Egypt's GDP Developments for the fourth quarter and FY 2023/2024
03 October 2024
Egypt’s GDP growth rate records 2.4% in the fourth quarter
of FY 2023/24, bringing the annual growth rate to 2.4%, down from 3.8% in FY
2022/23. This occurred amid ongoing geopolitical tensions and global economic
uncertainty, coupled with the government’s contractionary policies aimed at
restoring macroeconomic stability—strengthening the governance of public
investments being a key policy.
This was offset by positive growth in select sectors
including communications and information technology, tourism (reflected in
restaurants and hotels), wholesale and retail trade, and transport and storage,
along with social services such as education and health, has partially offset
the slowdown in economic activity in other key sectors.
Despite these challenges, an improvement in economic
activity is anticipated as the government implements prudent macroeconomic
measures and strengthens public investment governance, focusing on creating
space for private sector participation while ensuring efficient resource
allocation to key sectors. These efforts are further supported by the ongoing
implementation of structural reforms, underpinned by 3 main pillars: building
macroeconomic resilience and stability; enhancing competitiveness of the
economy and improving the business environment; and supporting the green
transition.
This positive outlook is reinforced by high-frequency data
which signal tentative signs of improvement, as the Purchasing Managers' Index
(PMI) rose to 50.4 points in August 2024, marking an improved outturn for
several months, and surpassing the neutral threshold for the first time since
November 2020, primarily driven by expansions in manufacturing activities.
Key Highlights:
Regional geopolitical tensions and instability took their toll on the Suez Canal's activity, leading to a 30% drop during 2023/24 compared to the previous year, with a sharp 68% decline recorded in the last quarter alone.
The extraction sector saw a 4.7% decline, primarily driven by reduced oil and gas production, which can be attributed to a decline in foreign investments in new well discoveries, as well as a slowdown in the development and enhancement of existing wells. Nevertheless, this trend has been reversed following the gradual payment to foreign oil and gas companies over the past few months. Moreover, these developments are prompting greater investments in energy efficiency and renewable energy projects, accelerating the green transition and providing opportunities for private sector investments.
Positive growth in select sectors including communications and information technology, tourism (reflected in restaurants and hotels), wholesale and retail trade, and transport and storage, along with social services such as education and health, has partially offset the slowdown in economic activity in other key sectors
The Ministry of Planning, Economic Development, and
International Cooperation released the GDP growth rate for FY 2023/24 as part
of its quarterly updates on the Arab Republic of Egypt’s economic performance.

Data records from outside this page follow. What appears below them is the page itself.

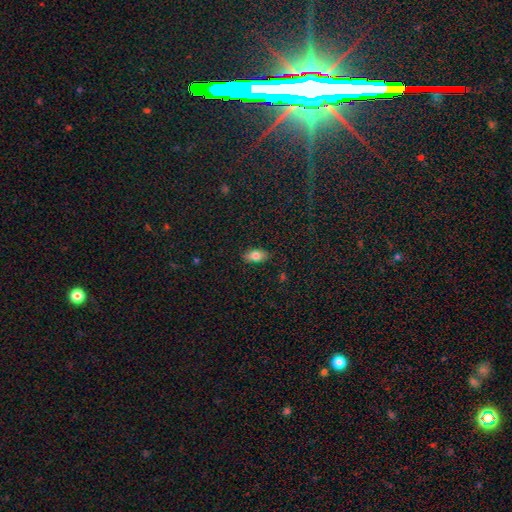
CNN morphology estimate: Smooth or featured?
  - smooth: 78% *
  - featured or disk: 13%
  - star or artifact: 8%
How rounded?
  - in between: 89% *
  - round: 6%
  - cigar-shaped: 5%
Merging?
  - none: 86% *
  - minor disturbance: 10%
  - major disturbance: 2%
  - merger: 1%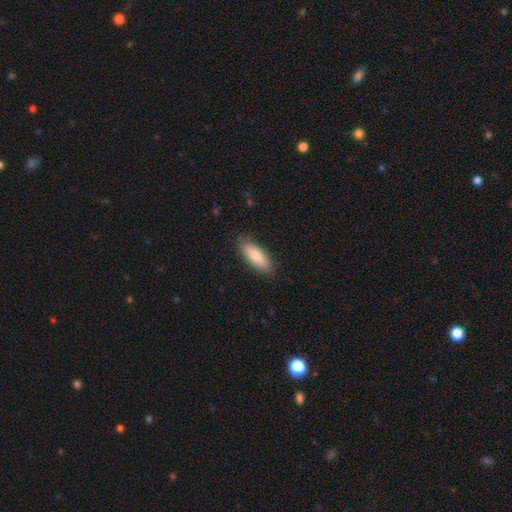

The real GDP growth rate has slowed to 2.4% in Q4 2023/24, bringing annual rate
to 2.4%, down from 3.8% in the previous year.
Amid ongoing geopolitical tensions and global economic
uncertainty, key sectors of the Egyptian economy have been impacted, leading to
a decline in economic activity. This has been particularly evident in the Suez
Canal activity, which experienced a sharp decline of 68% during Q4 of the
fiscal year. This downturn was driven by risks associated with threats to
international shipping routes in the Red Sea, as shipping companies opted to
divert their routes away from the Canal, resulting in a 30% decline in annual
activity.
The non-petroleum manufacturing sector, which contributes
around 11.4% to GDP, contracted by 5.2% over the year, driven by shortages in
raw materials. However, this was addressed through economic reform policies
implemented in March 2024, leading the sector to record positive growth of 4.7%
in the fourth quarter of the year, marking the first increase since Q1 2022/23.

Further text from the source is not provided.